4) Have detailed and specific property information on your brand.com website, including: room size; exact location map and how far the property is to public transport, landmarks, etc.; cancellation policy; link to TripAdvisor reviews; offer an option for leaving reviews on your own site and put as much effort as possible into getting guests to leave reviews on your site.

5) Use Facebook, Twitter and Instagram to offer loyalty programmes, rewards and contests – though OTAs are here to stay, make loyalty and rewards programmes work for Millennial mind sets – have an online form which takes a minute to fill in, and link that to your social media, as well as to any OTA bookings (this can be done by emailing the guest as soon as the booking comes in to let them know that loyalty members get a 10% discount on all bookings, as well as ensuring that front desk staff target OTA bookings to let them know about loyalty programmes).

6) Consider an automatic enrolment into loyalty programmes that guests can opt out of.

7) Offer online check-in and check-out, especially if you’re a city hotel (Yotel’s model for this is fool-proof), but have a few front office staff on hand should guests need personalised services.

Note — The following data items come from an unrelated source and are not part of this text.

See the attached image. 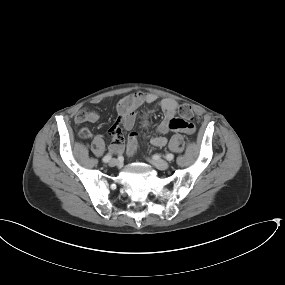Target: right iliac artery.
Wrapping results in <instances>:
<instances>
[{"instance_id":"1","label":"right iliac artery","mask_w":285,"mask_h":285,"mask_svg":"<svg viewBox=\"0 0 285 285\" xmlns=\"http://www.w3.org/2000/svg\"><path fill=\"white\" fill-rule=\"evenodd\" d=\"M110 159H111V154L109 153L103 157V162L107 163L109 162Z\"/></svg>"}]
</instances>
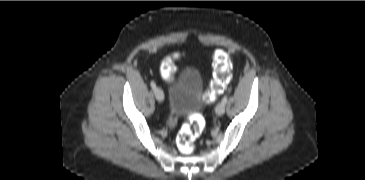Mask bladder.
Masks as SVG:
<instances>
[{
  "instance_id": "31cf9c89",
  "label": "bladder",
  "mask_w": 365,
  "mask_h": 180,
  "mask_svg": "<svg viewBox=\"0 0 365 180\" xmlns=\"http://www.w3.org/2000/svg\"><path fill=\"white\" fill-rule=\"evenodd\" d=\"M204 81L195 68H184L169 82L168 109L174 117L200 112L205 104L201 96Z\"/></svg>"
}]
</instances>
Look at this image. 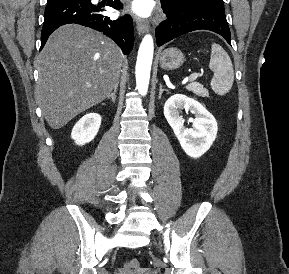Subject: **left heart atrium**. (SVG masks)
<instances>
[{"label": "left heart atrium", "instance_id": "obj_1", "mask_svg": "<svg viewBox=\"0 0 289 274\" xmlns=\"http://www.w3.org/2000/svg\"><path fill=\"white\" fill-rule=\"evenodd\" d=\"M131 9L140 16H147L151 12L150 0H134Z\"/></svg>", "mask_w": 289, "mask_h": 274}]
</instances>
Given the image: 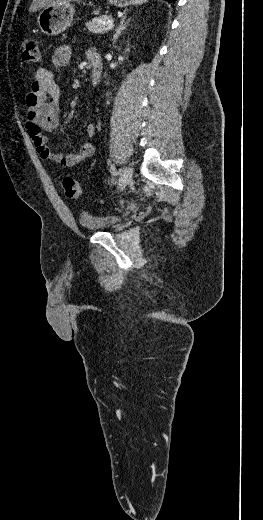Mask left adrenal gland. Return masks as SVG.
Here are the masks:
<instances>
[{
    "mask_svg": "<svg viewBox=\"0 0 263 520\" xmlns=\"http://www.w3.org/2000/svg\"><path fill=\"white\" fill-rule=\"evenodd\" d=\"M126 17H127V14H125L122 19H121V22L120 24L118 25V27L116 28L115 30V33L113 35V44L117 41L118 37L120 36V34L122 33V31L126 28V26L128 25L129 20L125 21L126 20Z\"/></svg>",
    "mask_w": 263,
    "mask_h": 520,
    "instance_id": "left-adrenal-gland-1",
    "label": "left adrenal gland"
}]
</instances>
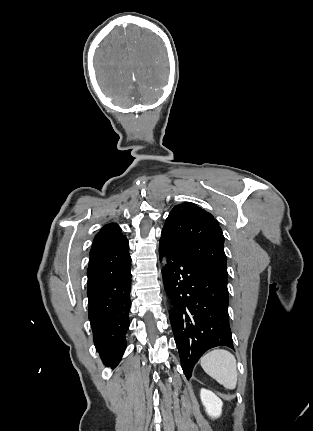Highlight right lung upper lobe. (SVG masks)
Listing matches in <instances>:
<instances>
[{
    "mask_svg": "<svg viewBox=\"0 0 313 431\" xmlns=\"http://www.w3.org/2000/svg\"><path fill=\"white\" fill-rule=\"evenodd\" d=\"M127 240L121 233V228L116 223H110L105 225L95 236L90 256L99 253L113 245Z\"/></svg>",
    "mask_w": 313,
    "mask_h": 431,
    "instance_id": "right-lung-upper-lobe-1",
    "label": "right lung upper lobe"
}]
</instances>
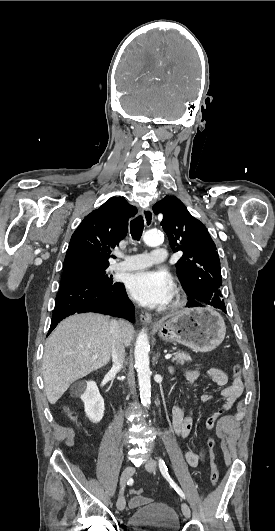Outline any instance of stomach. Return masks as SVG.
Returning a JSON list of instances; mask_svg holds the SVG:
<instances>
[{
  "label": "stomach",
  "instance_id": "1",
  "mask_svg": "<svg viewBox=\"0 0 275 531\" xmlns=\"http://www.w3.org/2000/svg\"><path fill=\"white\" fill-rule=\"evenodd\" d=\"M156 331L166 343H180L196 353H210L224 341L225 323L214 309H184L170 319L158 321Z\"/></svg>",
  "mask_w": 275,
  "mask_h": 531
}]
</instances>
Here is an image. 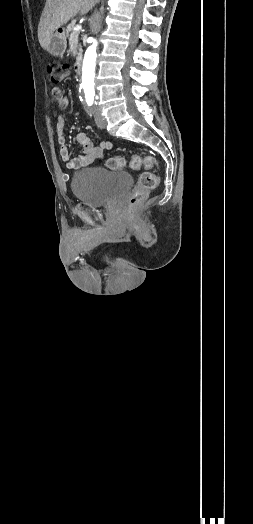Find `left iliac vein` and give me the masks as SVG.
I'll list each match as a JSON object with an SVG mask.
<instances>
[{
	"mask_svg": "<svg viewBox=\"0 0 253 524\" xmlns=\"http://www.w3.org/2000/svg\"><path fill=\"white\" fill-rule=\"evenodd\" d=\"M94 119H95V123L96 125L100 128V129H103L105 128L106 126V120L104 117H102L99 112L97 111V109L94 107Z\"/></svg>",
	"mask_w": 253,
	"mask_h": 524,
	"instance_id": "left-iliac-vein-1",
	"label": "left iliac vein"
}]
</instances>
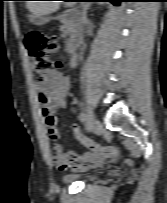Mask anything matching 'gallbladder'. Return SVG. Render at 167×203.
<instances>
[{"label":"gallbladder","mask_w":167,"mask_h":203,"mask_svg":"<svg viewBox=\"0 0 167 203\" xmlns=\"http://www.w3.org/2000/svg\"><path fill=\"white\" fill-rule=\"evenodd\" d=\"M50 20L49 17L44 16H38V15H32L30 16V22L34 25H43L47 23Z\"/></svg>","instance_id":"1"}]
</instances>
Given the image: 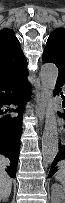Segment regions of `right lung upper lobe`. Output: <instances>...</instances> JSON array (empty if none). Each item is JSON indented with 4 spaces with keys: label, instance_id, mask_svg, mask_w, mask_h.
I'll use <instances>...</instances> for the list:
<instances>
[{
    "label": "right lung upper lobe",
    "instance_id": "1",
    "mask_svg": "<svg viewBox=\"0 0 65 203\" xmlns=\"http://www.w3.org/2000/svg\"><path fill=\"white\" fill-rule=\"evenodd\" d=\"M19 40L10 29L0 30V82L28 74Z\"/></svg>",
    "mask_w": 65,
    "mask_h": 203
}]
</instances>
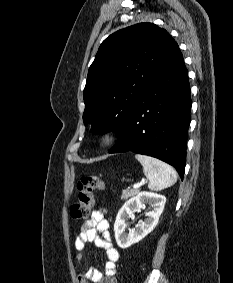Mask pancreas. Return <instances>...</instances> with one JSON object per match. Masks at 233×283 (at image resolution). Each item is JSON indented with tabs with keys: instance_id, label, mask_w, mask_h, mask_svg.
Segmentation results:
<instances>
[{
	"instance_id": "pancreas-1",
	"label": "pancreas",
	"mask_w": 233,
	"mask_h": 283,
	"mask_svg": "<svg viewBox=\"0 0 233 283\" xmlns=\"http://www.w3.org/2000/svg\"><path fill=\"white\" fill-rule=\"evenodd\" d=\"M138 192H139L138 189L123 190L121 199L122 200H126V199H128L130 197H134L135 195L138 194Z\"/></svg>"
}]
</instances>
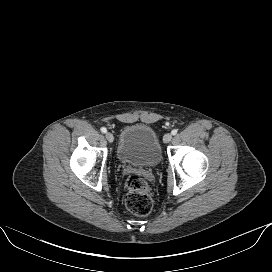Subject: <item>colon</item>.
<instances>
[{
	"instance_id": "colon-1",
	"label": "colon",
	"mask_w": 272,
	"mask_h": 272,
	"mask_svg": "<svg viewBox=\"0 0 272 272\" xmlns=\"http://www.w3.org/2000/svg\"><path fill=\"white\" fill-rule=\"evenodd\" d=\"M125 188L127 208L138 216H147L153 205L148 183L140 175H130Z\"/></svg>"
}]
</instances>
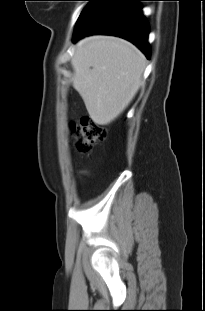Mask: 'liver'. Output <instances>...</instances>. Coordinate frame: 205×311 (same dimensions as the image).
<instances>
[{
  "instance_id": "1",
  "label": "liver",
  "mask_w": 205,
  "mask_h": 311,
  "mask_svg": "<svg viewBox=\"0 0 205 311\" xmlns=\"http://www.w3.org/2000/svg\"><path fill=\"white\" fill-rule=\"evenodd\" d=\"M71 63L73 87L91 119L98 125H108L137 93L146 59L125 40L94 36L79 43Z\"/></svg>"
}]
</instances>
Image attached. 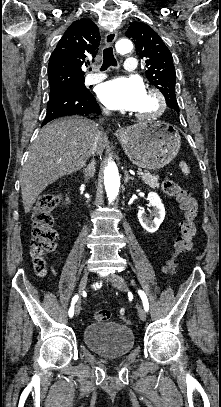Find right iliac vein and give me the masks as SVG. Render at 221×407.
<instances>
[{"instance_id":"63e3f726","label":"right iliac vein","mask_w":221,"mask_h":407,"mask_svg":"<svg viewBox=\"0 0 221 407\" xmlns=\"http://www.w3.org/2000/svg\"><path fill=\"white\" fill-rule=\"evenodd\" d=\"M88 278H89V272L86 271L79 283V293L81 294L82 292H84V290L86 289L87 283H88ZM81 311V301L79 300L77 305H76V310L75 313L76 315H78Z\"/></svg>"}]
</instances>
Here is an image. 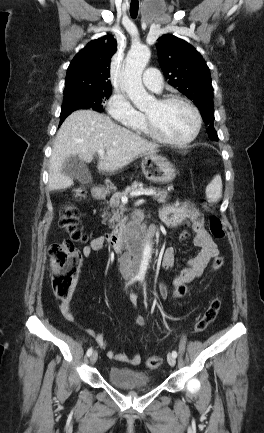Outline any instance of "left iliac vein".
I'll list each match as a JSON object with an SVG mask.
<instances>
[{
  "label": "left iliac vein",
  "mask_w": 264,
  "mask_h": 433,
  "mask_svg": "<svg viewBox=\"0 0 264 433\" xmlns=\"http://www.w3.org/2000/svg\"><path fill=\"white\" fill-rule=\"evenodd\" d=\"M167 361H168L170 366H175V364H176L175 357L170 353L167 355Z\"/></svg>",
  "instance_id": "1"
}]
</instances>
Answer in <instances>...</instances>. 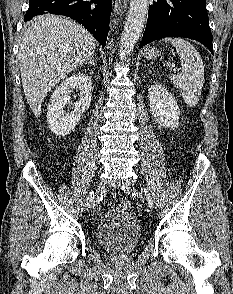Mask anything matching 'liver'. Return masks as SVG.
<instances>
[{"label": "liver", "instance_id": "liver-1", "mask_svg": "<svg viewBox=\"0 0 233 294\" xmlns=\"http://www.w3.org/2000/svg\"><path fill=\"white\" fill-rule=\"evenodd\" d=\"M95 48L94 37L68 18L46 14L31 21L20 44L19 66L25 97L36 117L52 88L89 60Z\"/></svg>", "mask_w": 233, "mask_h": 294}]
</instances>
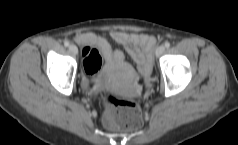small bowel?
Listing matches in <instances>:
<instances>
[{"instance_id":"c3829d8e","label":"small bowel","mask_w":238,"mask_h":145,"mask_svg":"<svg viewBox=\"0 0 238 145\" xmlns=\"http://www.w3.org/2000/svg\"><path fill=\"white\" fill-rule=\"evenodd\" d=\"M109 37L124 47L129 58L137 66L143 81H149L152 71V53L156 45L155 38L144 33H129L122 30L111 31ZM75 40L81 45L95 48L110 63H120L125 59L122 51L111 48L105 36L90 32L78 33Z\"/></svg>"}]
</instances>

8) You’ll never beat an OTA for aggregate of information in one place, so make sure you work with them – list your property and all its offerings on as many as possible: Expedia, Hotels.com, Booking.com, Kayak, Trivago, Skyscanner, Opodo, etc. Make sure that the same details and deals can be found throughout the site – and yes, luxury properties, I’m talking to you; no one thinks less of a five star property or lush resort being on an OTA site. OTAs are the biggest marketing tool you can use, so take advantage of it.

9) It’s a no brainer but many hotels don’t have a standardised approach to it – aggregate your reviews by percentage of complaints about certain subjects and conduct targeted training to ensure issues are ironed out.

10) If there are any issues with your hotel – construction, loud local holidays, political unrest – put it on your site – if you give guests the information, you can control how it’s conveyed and put their minds at rest that your property is still safe and comfortable. One of the worst things you can do is neglect to mention it – guests will head straight for Negative Review Land if they arrive at your door and discover construction next door. This is especially relevant to GCC hotels, where so much construction occurs.

11) Offer the lowest price. You would think this goes without saying, but I’m constantly surprised at how many hotels are outpriced by OTAs. And don’t make guests find a lower price and THEN offer to match it – most guests aren’t willing to spend that time – they’ll go straight to sources they know have the cheapest prices.

After all, if guests can’t get the best deal from you, they’ll hardly view you and your online marketing channels as the best source of information.